Today I’m going to talk about the number thirty-two and explain why it apparently makes me a bad person. But first I’d like to discuss Global-Warming.
I’ve written about it before, but it deserves repeating that in the 70’s the “experts” told us we were all going to die because of Global-Cooling. That’s right, we were headed for another Ice Age. The evidence was irrefutable. The Polar Ice Caps were expanding and the only way to save the planet was to warm it. These same “experts” devised a plan to cover the Ice Caps with a layer of soot, forcing them to melt, in turn it would warm the earth. It was our only chance.
Well that didn’t exactly pan out. Today a new generation of “experts” are telling us the same Polar Ice Caps are melting and because of this we’re all going to die. Our good buddy Al Gore, the High Priest of the Global-Warming movement says they’ve got it right this time and that the evidence is once again irrefutable.
I love watching those Hollywood celebrities and other multi-millionaires living in their mansions that consume the same amount of energy as a small town telling us we need to change our light bulbs. It cracks me up to watch these self centered, hypocrites get off their private jets to tell us we all need to cut back to save the planet.

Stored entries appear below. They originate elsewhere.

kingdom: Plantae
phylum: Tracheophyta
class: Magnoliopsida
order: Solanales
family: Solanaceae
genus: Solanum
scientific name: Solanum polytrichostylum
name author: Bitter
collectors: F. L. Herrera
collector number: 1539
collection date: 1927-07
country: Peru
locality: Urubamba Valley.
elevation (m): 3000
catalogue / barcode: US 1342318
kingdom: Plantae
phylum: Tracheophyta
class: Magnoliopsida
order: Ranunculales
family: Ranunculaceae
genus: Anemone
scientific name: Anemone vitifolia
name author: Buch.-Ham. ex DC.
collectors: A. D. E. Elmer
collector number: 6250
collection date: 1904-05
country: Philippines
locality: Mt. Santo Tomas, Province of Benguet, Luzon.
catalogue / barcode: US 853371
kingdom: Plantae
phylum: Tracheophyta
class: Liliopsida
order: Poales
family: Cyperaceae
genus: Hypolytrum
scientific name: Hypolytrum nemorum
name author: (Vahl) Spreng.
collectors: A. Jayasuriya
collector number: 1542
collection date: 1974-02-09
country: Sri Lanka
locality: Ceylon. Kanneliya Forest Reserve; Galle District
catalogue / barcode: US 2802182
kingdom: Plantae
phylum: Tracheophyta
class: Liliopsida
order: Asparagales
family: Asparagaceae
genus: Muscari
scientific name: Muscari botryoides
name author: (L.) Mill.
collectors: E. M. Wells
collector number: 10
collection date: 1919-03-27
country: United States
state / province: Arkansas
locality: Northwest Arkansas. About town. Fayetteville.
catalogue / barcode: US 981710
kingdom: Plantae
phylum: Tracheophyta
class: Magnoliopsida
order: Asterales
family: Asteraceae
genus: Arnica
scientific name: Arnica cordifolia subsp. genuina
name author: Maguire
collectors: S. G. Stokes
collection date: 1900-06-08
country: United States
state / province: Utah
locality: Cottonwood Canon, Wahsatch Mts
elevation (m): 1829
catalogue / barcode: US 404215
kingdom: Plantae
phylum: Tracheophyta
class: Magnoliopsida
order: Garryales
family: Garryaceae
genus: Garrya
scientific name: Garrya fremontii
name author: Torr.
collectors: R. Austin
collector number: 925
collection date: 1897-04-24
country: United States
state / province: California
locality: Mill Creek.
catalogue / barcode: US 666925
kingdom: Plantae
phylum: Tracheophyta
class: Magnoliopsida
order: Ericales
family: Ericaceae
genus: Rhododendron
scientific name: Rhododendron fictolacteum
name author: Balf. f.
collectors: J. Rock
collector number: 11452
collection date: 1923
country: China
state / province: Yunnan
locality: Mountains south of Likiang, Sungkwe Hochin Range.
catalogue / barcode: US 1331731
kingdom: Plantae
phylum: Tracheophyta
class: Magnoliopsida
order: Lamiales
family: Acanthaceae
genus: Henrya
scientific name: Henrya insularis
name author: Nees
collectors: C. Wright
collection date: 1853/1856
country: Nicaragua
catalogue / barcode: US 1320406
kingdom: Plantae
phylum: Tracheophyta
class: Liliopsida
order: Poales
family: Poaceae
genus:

What’s sad is that some people buy into it. Don’t get me wrong, I’m all for taking care of the planet. I’m very careful not to litter. I don’t really drive anymore than I need to. Not so much to save the world, I’m just tight and don’t want to pay any more for gas than I have to. But come on, I saw this poor guy riding one of those cute little scooters the other day. There he was with his over-sized white helmet, white shirt, black tie, and his Tupperware lunch box securely strapped on behind him sitting at a stoplight, when two older women on Harley’s pulled up beside him. One on each side. I couldn’t tell what they were saying, but I could tell they got a kick out of it. I doubt it bothered the guy because he was saving the planet. Besides, that’s what Oprah wants him to do.
Now we have Sheryl Crow unveiling her plan to save the world. According to Ms. Crow, there’s no reason to use more than one square of toilet paper during any bathroom visit. I can think of several reasons Sheryl. How about it just being gross, and I’ll leave it at that.
This has to be the height of hypocrisy. Here we have a world famous, multi-millionaire who has everything money can buy and the only thing she can give up is toilet paper.
Sheryl, I don’t care about your bathroom habits. I do hope you wash your hands though. Your people will win a few battles along the way. You might force me to change my light bulbs, drive a tiny truck that won’t have the power to get out of it’s own way. I’ll probably lose the choice between paper or plastic. But you have a hell of a lot of nerve telling me how to wipe my own butt.
Oh yeah, thirty-two. That’s how many squares I used recently, and if I’d needed more I’d have used them. Makes you want to go out and start shaking hands, doesn’t it. Sorry, but this old guy is really grossed out now.